┌─ LISTED RECORDS

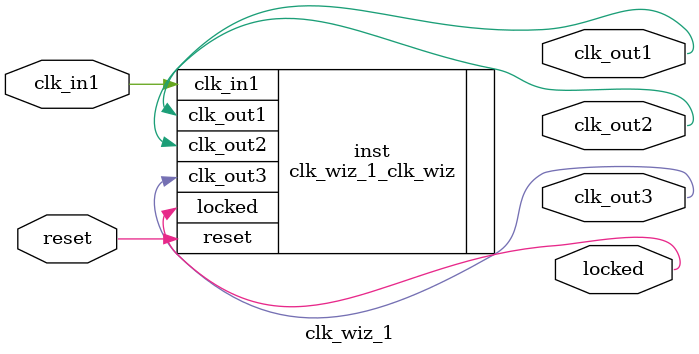
<source format=v>


`timescale 1ps/1ps

(* CORE_GENERATION_INFO = "clk_wiz_1,clk_wiz_v6_0_2_0_0,{component_name=clk_wiz_1,use_phase_alignment=true,use_min_o_jitter=false,use_max_i_jitter=false,use_dyn_phase_shift=false,use_inclk_switchover=false,use_dyn_reconfig=false,enable_axi=0,feedback_source=FDBK_AUTO,PRIMITIVE=MMCM,num_out_clk=3,clkin1_period=10.000,clkin2_period=10.000,use_power_down=false,use_reset=true,use_locked=true,use_inclk_stopped=false,feedback_type=SINGLE,CLOCK_MGR_TYPE=NA,manual_override=false}" *)

module clk_wiz_1 
 (
  // Clock out ports
  output        clk_out1,
  output        clk_out2,
  output        clk_out3,
  // Status and control signals
  input         reset,
  output        locked,
 // Clock in ports
  input         clk_in1
 );

  clk_wiz_1_clk_wiz inst
  (
  // Clock out ports  
  .clk_out1(clk_out1),
  .clk_out2(clk_out2),
  .clk_out3(clk_out3),
  // Status and control signals               
  .reset(reset), 
  .locked(locked),
 // Clock in ports
  .clk_in1(clk_in1)
  );

endmodule

</source>
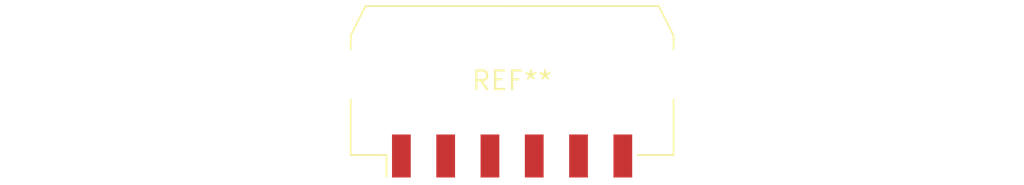
<source format=kicad_pcb>
(kicad_pcb (version 20240108) (generator pcbnew)

  (general
    (thickness 1.6)
  )

  (paper "A4")
  (layers
    (0 "F.Cu" signal)
    (31 "B.Cu" signal)
    (32 "B.Adhes" user "B.Adhesive")
    (33 "F.Adhes" user "F.Adhesive")
    (34 "B.Paste" user)
    (35 "F.Paste" user)
    (36 "B.SilkS" user "B.Silkscreen")
    (37 "F.SilkS" user "F.Silkscreen")
    (38 "B.Mask" user)
    (39 "F.Mask" user)
    (40 "Dwgs.User" user "User.Drawings")
    (41 "Cmts.User" user "User.Comments")
    (42 "Eco1.User" user "User.Eco1")
    (43 "Eco2.User" user "User.Eco2")
    (44 "Edge.Cuts" user)
    (45 "Margin" user)
    (46 "B.CrtYd" user "B.Courtyard")
    (47 "F.CrtYd" user "F.Courtyard")
    (48 "B.Fab" user)
    (49 "F.Fab" user)
    (50 "User.1" user)
    (51 "User.2" user)
    (52 "User.3" user)
    (53 "User.4" user)
    (54 "User.5" user)
    (55 "User.6" user)
    (56 "User.7" user)
    (57 "User.8" user)
    (58 "User.9" user)
  )

  (setup
    (pad_to_mask_clearance 0)
    (pcbplotparams
      (layerselection 0x00010fc_ffffffff)
      (plot_on_all_layers_selection 0x0000000_00000000)
      (disableapertmacros false)
      (usegerberextensions false)
      (usegerberattributes false)
      (usegerberadvancedattributes false)
      (creategerberjobfile false)
      (dashed_line_dash_ratio 12.000000)
      (dashed_line_gap_ratio 3.000000)
      (svgprecision 4)
      (plotframeref false)
      (viasonmask false)
      (mode 1)
      (useauxorigin false)
      (hpglpennumber 1)
      (hpglpenspeed 20)
      (hpglpendiameter 15.000000)
      (dxfpolygonmode false)
      (dxfimperialunits false)
      (dxfusepcbnewfont false)
      (psnegative false)
      (psa4output false)
      (plotreference false)
      (plotvalue false)
      (plotinvisibletext false)
      (sketchpadsonfab false)
      (subtractmaskfromsilk false)
      (outputformat 1)
      (mirror false)
      (drillshape 1)
      (scaleselection 1)
      (outputdirectory "")
    )
  )

  (net 0 "")

  (footprint "Molex_Micro-Fit_3.0_43650-0610_1x06-1MP_P3.00mm_Horizontal_PnP" (layer "F.Cu") (at 0 0))

)

</source>
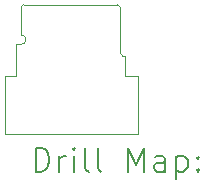
<source format=gbr>
%TF.GenerationSoftware,KiCad,Pcbnew,7.0.11*%
%TF.CreationDate,2025-03-06T21:23:06+09:00*%
%TF.ProjectId,USBC_Board,55534243-5f42-46f6-9172-642e6b696361,rev?*%
%TF.SameCoordinates,Original*%
%TF.FileFunction,Drillmap*%
%TF.FilePolarity,Positive*%
%FSLAX45Y45*%
G04 Gerber Fmt 4.5, Leading zero omitted, Abs format (unit mm)*
G04 Created by KiCad (PCBNEW 7.0.11) date 2025-03-06 21:23:06*
%MOMM*%
%LPD*%
G01*
G04 APERTURE LIST*
%ADD10C,0.050000*%
%ADD11C,0.200000*%
G04 APERTURE END LIST*
D10*
X17313750Y-11552500D02*
X17425000Y-11552500D01*
X17425000Y-12050000D02*
X17425000Y-11552500D01*
X16456250Y-10952500D02*
G75*
G03*
X16436250Y-10972500I0J-20000D01*
G01*
X16436250Y-11287500D02*
X16393750Y-11287500D01*
X16436250Y-10972500D02*
X16436250Y-11207500D01*
X16300000Y-11552500D02*
X16300000Y-12050000D01*
X17271250Y-11362500D02*
X17271250Y-10972500D01*
X16393750Y-11287500D02*
X16393750Y-11552500D01*
X17313750Y-11552500D02*
X17313750Y-11382500D01*
X16436250Y-11287500D02*
G75*
G03*
X16436250Y-11207500I0J40000D01*
G01*
X16300000Y-12050000D02*
X17425000Y-12050000D01*
X17271250Y-10972500D02*
G75*
G03*
X17251250Y-10952500I-20000J0D01*
G01*
X17271250Y-11362500D02*
G75*
G03*
X17291250Y-11382500I20000J0D01*
G01*
X17313750Y-11382500D02*
X17291250Y-11382500D01*
X17251250Y-10952500D02*
X16456250Y-10952500D01*
X16393750Y-11552500D02*
X16300000Y-11552500D01*
D11*
X16558277Y-12363984D02*
X16558277Y-12163984D01*
X16558277Y-12163984D02*
X16605896Y-12163984D01*
X16605896Y-12163984D02*
X16634467Y-12173508D01*
X16634467Y-12173508D02*
X16653515Y-12192555D01*
X16653515Y-12192555D02*
X16663039Y-12211603D01*
X16663039Y-12211603D02*
X16672562Y-12249698D01*
X16672562Y-12249698D02*
X16672562Y-12278269D01*
X16672562Y-12278269D02*
X16663039Y-12316365D01*
X16663039Y-12316365D02*
X16653515Y-12335412D01*
X16653515Y-12335412D02*
X16634467Y-12354460D01*
X16634467Y-12354460D02*
X16605896Y-12363984D01*
X16605896Y-12363984D02*
X16558277Y-12363984D01*
X16758277Y-12363984D02*
X16758277Y-12230650D01*
X16758277Y-12268746D02*
X16767801Y-12249698D01*
X16767801Y-12249698D02*
X16777324Y-12240174D01*
X16777324Y-12240174D02*
X16796372Y-12230650D01*
X16796372Y-12230650D02*
X16815420Y-12230650D01*
X16882086Y-12363984D02*
X16882086Y-12230650D01*
X16882086Y-12163984D02*
X16872563Y-12173508D01*
X16872563Y-12173508D02*
X16882086Y-12183031D01*
X16882086Y-12183031D02*
X16891610Y-12173508D01*
X16891610Y-12173508D02*
X16882086Y-12163984D01*
X16882086Y-12163984D02*
X16882086Y-12183031D01*
X17005896Y-12363984D02*
X16986848Y-12354460D01*
X16986848Y-12354460D02*
X16977324Y-12335412D01*
X16977324Y-12335412D02*
X16977324Y-12163984D01*
X17110658Y-12363984D02*
X17091610Y-12354460D01*
X17091610Y-12354460D02*
X17082086Y-12335412D01*
X17082086Y-12335412D02*
X17082086Y-12163984D01*
X17339229Y-12363984D02*
X17339229Y-12163984D01*
X17339229Y-12163984D02*
X17405896Y-12306841D01*
X17405896Y-12306841D02*
X17472563Y-12163984D01*
X17472563Y-12163984D02*
X17472563Y-12363984D01*
X17653515Y-12363984D02*
X17653515Y-12259222D01*
X17653515Y-12259222D02*
X17643991Y-12240174D01*
X17643991Y-12240174D02*
X17624944Y-12230650D01*
X17624944Y-12230650D02*
X17586848Y-12230650D01*
X17586848Y-12230650D02*
X17567801Y-12240174D01*
X17653515Y-12354460D02*
X17634467Y-12363984D01*
X17634467Y-12363984D02*
X17586848Y-12363984D01*
X17586848Y-12363984D02*
X17567801Y-12354460D01*
X17567801Y-12354460D02*
X17558277Y-12335412D01*
X17558277Y-12335412D02*
X17558277Y-12316365D01*
X17558277Y-12316365D02*
X17567801Y-12297317D01*
X17567801Y-12297317D02*
X17586848Y-12287793D01*
X17586848Y-12287793D02*
X17634467Y-12287793D01*
X17634467Y-12287793D02*
X17653515Y-12278269D01*
X17748753Y-12230650D02*
X17748753Y-12430650D01*
X17748753Y-12240174D02*
X17767801Y-12230650D01*
X17767801Y-12230650D02*
X17805896Y-12230650D01*
X17805896Y-12230650D02*
X17824944Y-12240174D01*
X17824944Y-12240174D02*
X17834467Y-12249698D01*
X17834467Y-12249698D02*
X17843991Y-12268746D01*
X17843991Y-12268746D02*
X17843991Y-12325888D01*
X17843991Y-12325888D02*
X17834467Y-12344936D01*
X17834467Y-12344936D02*
X17824944Y-12354460D01*
X17824944Y-12354460D02*
X17805896Y-12363984D01*
X17805896Y-12363984D02*
X17767801Y-12363984D01*
X17767801Y-12363984D02*
X17748753Y-12354460D01*
X17929705Y-12344936D02*
X17939229Y-12354460D01*
X17939229Y-12354460D02*
X17929705Y-12363984D01*
X17929705Y-12363984D02*
X17920182Y-12354460D01*
X17920182Y-12354460D02*
X17929705Y-12344936D01*
X17929705Y-12344936D02*
X17929705Y-12363984D01*
X17929705Y-12240174D02*
X17939229Y-12249698D01*
X17939229Y-12249698D02*
X17929705Y-12259222D01*
X17929705Y-12259222D02*
X17920182Y-12249698D01*
X17920182Y-12249698D02*
X17929705Y-12240174D01*
X17929705Y-12240174D02*
X17929705Y-12259222D01*
M02*

</source>
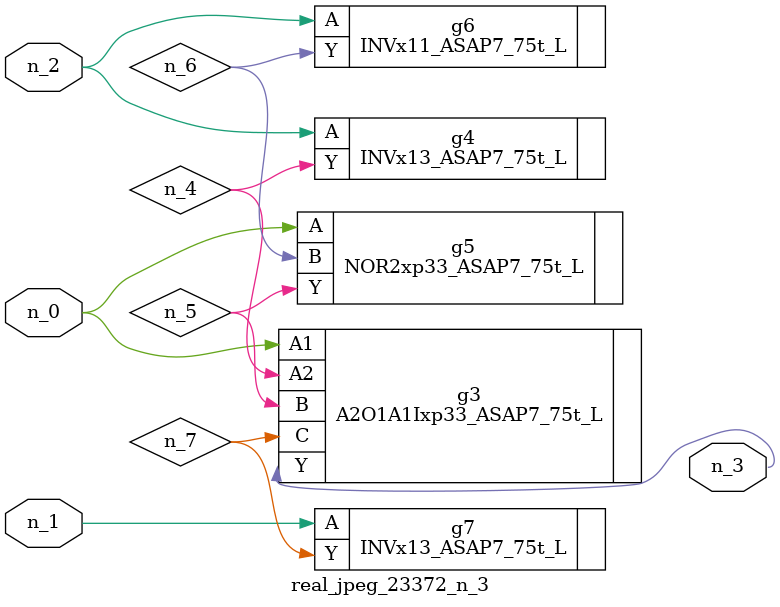
<source format=v>
module real_jpeg_23372_n_3 (n_1, n_0, n_2, n_3);

input n_1;
input n_0;
input n_2;

output n_3;

wire n_5;
wire n_4;
wire n_6;
wire n_7;

A2O1A1Ixp33_ASAP7_75t_L g3 ( 
.A1(n_0),
.A2(n_4),
.B(n_5),
.C(n_7),
.Y(n_3)
);

NOR2xp33_ASAP7_75t_L g5 ( 
.A(n_0),
.B(n_6),
.Y(n_5)
);

INVx13_ASAP7_75t_L g7 ( 
.A(n_1),
.Y(n_7)
);

INVx13_ASAP7_75t_L g4 ( 
.A(n_2),
.Y(n_4)
);

INVx11_ASAP7_75t_L g6 ( 
.A(n_2),
.Y(n_6)
);


endmodule
</source>
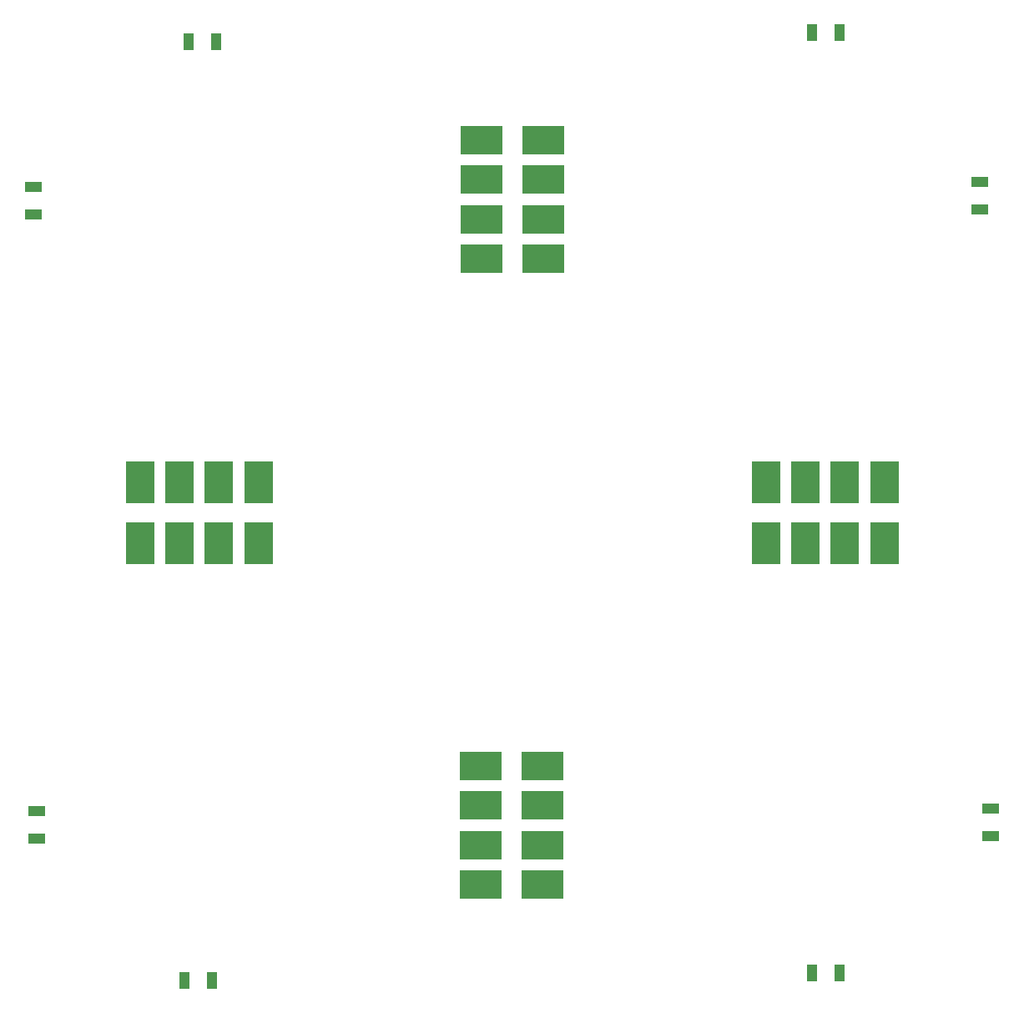
<source format=gbp>
%FSLAX25Y25*%
%MOIN*%
G70*
G01*
G75*
G04 Layer_Color=6049101*
%ADD10R,0.05906X0.05906*%
%ADD11P,0.08352X4X345.0*%
%ADD12P,0.08352X4X285.0*%
%ADD13C,0.02500*%
%ADD14C,0.05000*%
%ADD15C,0.16500*%
%ADD16R,0.12500X0.12500*%
%ADD17C,0.12500*%
%ADD18R,0.12500X0.12500*%
%ADD19C,0.04000*%
%ADD20R,0.05000X0.08000*%
%ADD21R,0.08000X0.05000*%
%ADD22R,0.17716X0.12205*%
%ADD23R,0.12205X0.17716*%
%ADD24C,0.01000*%
%ADD25C,0.01200*%
%ADD26R,0.04906X0.04906*%
%ADD27P,0.06937X4X345.0*%
%ADD28P,0.06937X4X285.0*%
%ADD29R,0.04000X0.07000*%
%ADD30R,0.07000X0.04000*%
%ADD31R,0.16716X0.11205*%
%ADD32R,0.11205X0.16716*%
D29*
X668500Y354000D02*
D03*
X657500D02*
D03*
X407000Y351000D02*
D03*
X418000D02*
D03*
X668500Y729500D02*
D03*
X657500D02*
D03*
X419500Y726000D02*
D03*
X408500D02*
D03*
D30*
X346500Y668000D02*
D03*
Y657000D02*
D03*
X348000Y418500D02*
D03*
Y407500D02*
D03*
X729000Y408500D02*
D03*
Y419500D02*
D03*
X724500Y659000D02*
D03*
Y670000D02*
D03*
D31*
X525394Y389252D02*
D03*
X550000D02*
D03*
X525394Y405000D02*
D03*
Y420748D02*
D03*
Y436496D02*
D03*
X550000Y405000D02*
D03*
Y420748D02*
D03*
Y436496D02*
D03*
X550106Y686496D02*
D03*
X525500D02*
D03*
X550106Y670748D02*
D03*
Y655000D02*
D03*
Y639252D02*
D03*
X525500Y670748D02*
D03*
Y655000D02*
D03*
Y639252D02*
D03*
D32*
X686496Y525394D02*
D03*
Y550000D02*
D03*
X670748Y525394D02*
D03*
X655000D02*
D03*
X639252D02*
D03*
X670748Y550000D02*
D03*
X655000D02*
D03*
X639252D02*
D03*
X389252D02*
D03*
Y525394D02*
D03*
X405000Y550000D02*
D03*
X420748D02*
D03*
X436496D02*
D03*
X405000Y525394D02*
D03*
X420748D02*
D03*
X436496D02*
D03*
M02*

</source>
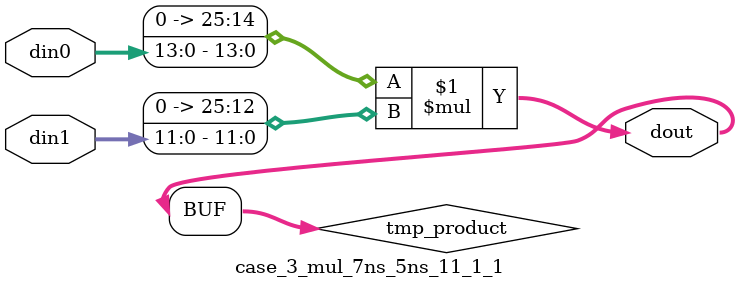
<source format=v>

`timescale 1 ns / 1 ps

 (* use_dsp = "no" *)  module case_3_mul_7ns_5ns_11_1_1(din0, din1, dout);
parameter ID = 1;
parameter NUM_STAGE = 0;
parameter din0_WIDTH = 14;
parameter din1_WIDTH = 12;
parameter dout_WIDTH = 26;

input [din0_WIDTH - 1 : 0] din0; 
input [din1_WIDTH - 1 : 0] din1; 
output [dout_WIDTH - 1 : 0] dout;

wire signed [dout_WIDTH - 1 : 0] tmp_product;
























assign tmp_product = $signed({1'b0, din0}) * $signed({1'b0, din1});











assign dout = tmp_product;





















endmodule

</source>
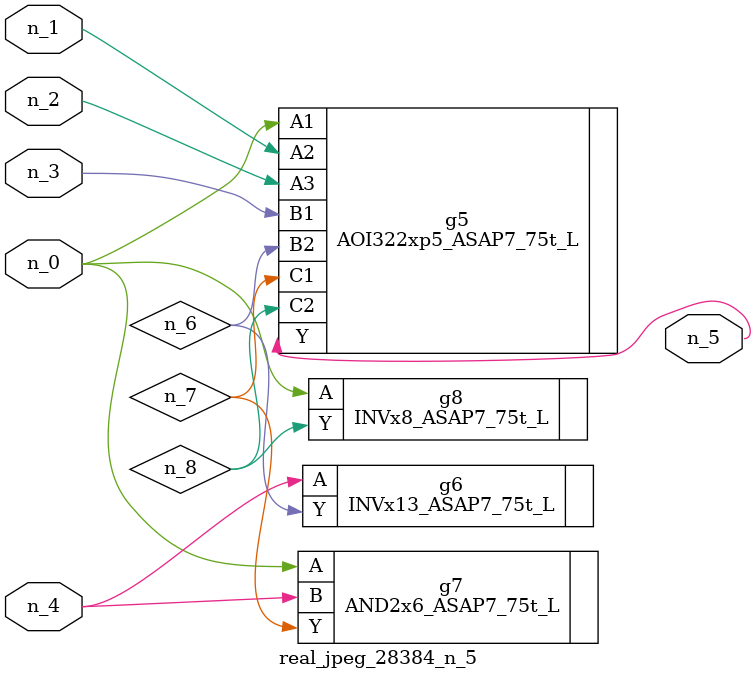
<source format=v>
module real_jpeg_28384_n_5 (n_4, n_0, n_1, n_2, n_3, n_5);

input n_4;
input n_0;
input n_1;
input n_2;
input n_3;

output n_5;

wire n_8;
wire n_6;
wire n_7;

AOI322xp5_ASAP7_75t_L g5 ( 
.A1(n_0),
.A2(n_1),
.A3(n_2),
.B1(n_3),
.B2(n_6),
.C1(n_7),
.C2(n_8),
.Y(n_5)
);

AND2x6_ASAP7_75t_L g7 ( 
.A(n_0),
.B(n_4),
.Y(n_7)
);

INVx8_ASAP7_75t_L g8 ( 
.A(n_0),
.Y(n_8)
);

INVx13_ASAP7_75t_L g6 ( 
.A(n_4),
.Y(n_6)
);


endmodule
</source>
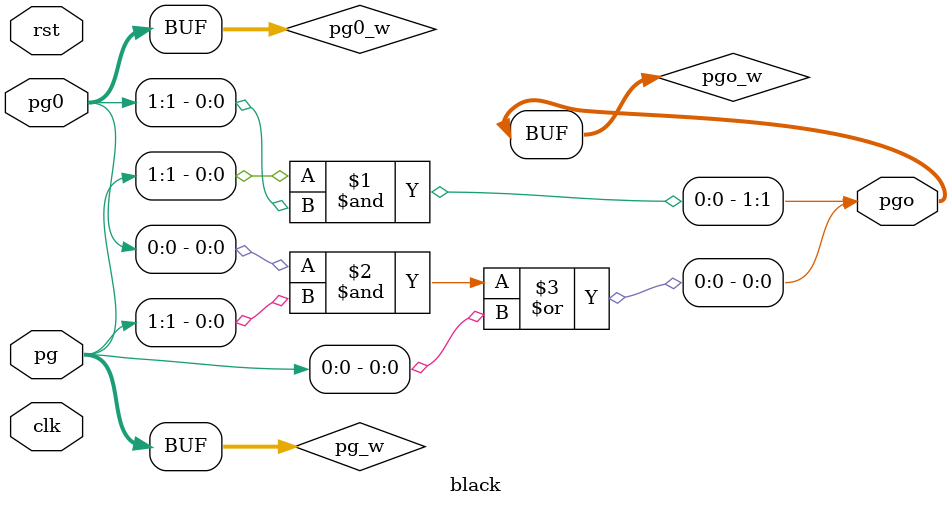
<source format=v>
`timescale 1ns / 1ps


module black (clk,rst,pg, pg0, pgo);
	input clk,rst;
    input [1:0] pg, pg0;
    output  [1:0] pgo;
    
    wire [1:0] pg_w;
    wire [1:0] pg0_w;
    wire [1:0] pgo_w;
    assign pg_w = pg;
    assign pg0_w = pg0;
//	 always @(posedge clk) begin
//		 pgo[1] <= pg[1] & pg0[1];
//		 pgo[0] <= (pg0[0] & pg[1]) | pg[0];
//	 end
    assign pgo_w[1] = pg_w[1] & pg0_w[1];
    assign pgo_w[0] = (pg0_w[0] & pg_w[1]) | pg_w[0];
    assign pgo = pgo_w;
endmodule

</source>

└─

- **TASK INSTRUCTIONS**
Every line above in the stretch from the one with "(sketchpadsonfab false)" through the one with "X16758277Y-12363984D02*" is to be transcribed exactly, ends included. No picture is copied.

- **OUTPUT**
      (sketchpadsonfab false)
      (subtractmaskfromsilk false)
      (outputformat 1)
      (mirror false)
      (drillshape 1)
      (scaleselection 1)
      (outputdirectory "")
    )
  )

  (net 0 "")

  (footprint "Molex_Micro-Fit_3.0_43650-0610_1x06-1MP_P3.00mm_Horizontal_PnP" (layer "F.Cu") (at 0 0))

)

</source>
<source format=gbr>
%TF.GenerationSoftware,KiCad,Pcbnew,7.0.11*%
%TF.CreationDate,2025-03-06T21:23:06+09:00*%
%TF.ProjectId,USBC_Board,55534243-5f42-46f6-9172-642e6b696361,rev?*%
%TF.SameCoordinates,Original*%
%TF.FileFunction,Drillmap*%
%TF.FilePolarity,Positive*%
%FSLAX45Y45*%
G04 Gerber Fmt 4.5, Leading zero omitted, Abs format (unit mm)*
G04 Created by KiCad (PCBNEW 7.0.11) date 2025-03-06 21:23:06*
%MOMM*%
%LPD*%
G01*
G04 APERTURE LIST*
%ADD10C,0.050000*%
%ADD11C,0.200000*%
G04 APERTURE END LIST*
D10*
X17313750Y-11552500D02*
X17425000Y-11552500D01*
X17425000Y-12050000D02*
X17425000Y-11552500D01*
X16456250Y-10952500D02*
G75*
G03*
X16436250Y-10972500I0J-20000D01*
G01*
X16436250Y-11287500D02*
X16393750Y-11287500D01*
X16436250Y-10972500D02*
X16436250Y-11207500D01*
X16300000Y-11552500D02*
X16300000Y-12050000D01*
X17271250Y-11362500D02*
X17271250Y-10972500D01*
X16393750Y-11287500D02*
X16393750Y-11552500D01*
X17313750Y-11552500D02*
X17313750Y-11382500D01*
X16436250Y-11287500D02*
G75*
G03*
X16436250Y-11207500I0J40000D01*
G01*
X16300000Y-12050000D02*
X17425000Y-12050000D01*
X17271250Y-10972500D02*
G75*
G03*
X17251250Y-10952500I-20000J0D01*
G01*
X17271250Y-11362500D02*
G75*
G03*
X17291250Y-11382500I20000J0D01*
G01*
X17313750Y-11382500D02*
X17291250Y-11382500D01*
X17251250Y-10952500D02*
X16456250Y-10952500D01*
X16393750Y-11552500D02*
X16300000Y-11552500D01*
D11*
X16558277Y-12363984D02*
X16558277Y-12163984D01*
X16558277Y-12163984D02*
X16605896Y-12163984D01*
X16605896Y-12163984D02*
X16634467Y-12173508D01*
X16634467Y-12173508D02*
X16653515Y-12192555D01*
X16653515Y-12192555D02*
X16663039Y-12211603D01*
X16663039Y-12211603D02*
X16672562Y-12249698D01*
X16672562Y-12249698D02*
X16672562Y-12278269D01*
X16672562Y-12278269D02*
X16663039Y-12316365D01*
X16663039Y-12316365D02*
X16653515Y-12335412D01*
X16653515Y-12335412D02*
X16634467Y-12354460D01*
X16634467Y-12354460D02*
X16605896Y-12363984D01*
X16605896Y-12363984D02*
X16558277Y-12363984D01*
X16758277Y-12363984D02*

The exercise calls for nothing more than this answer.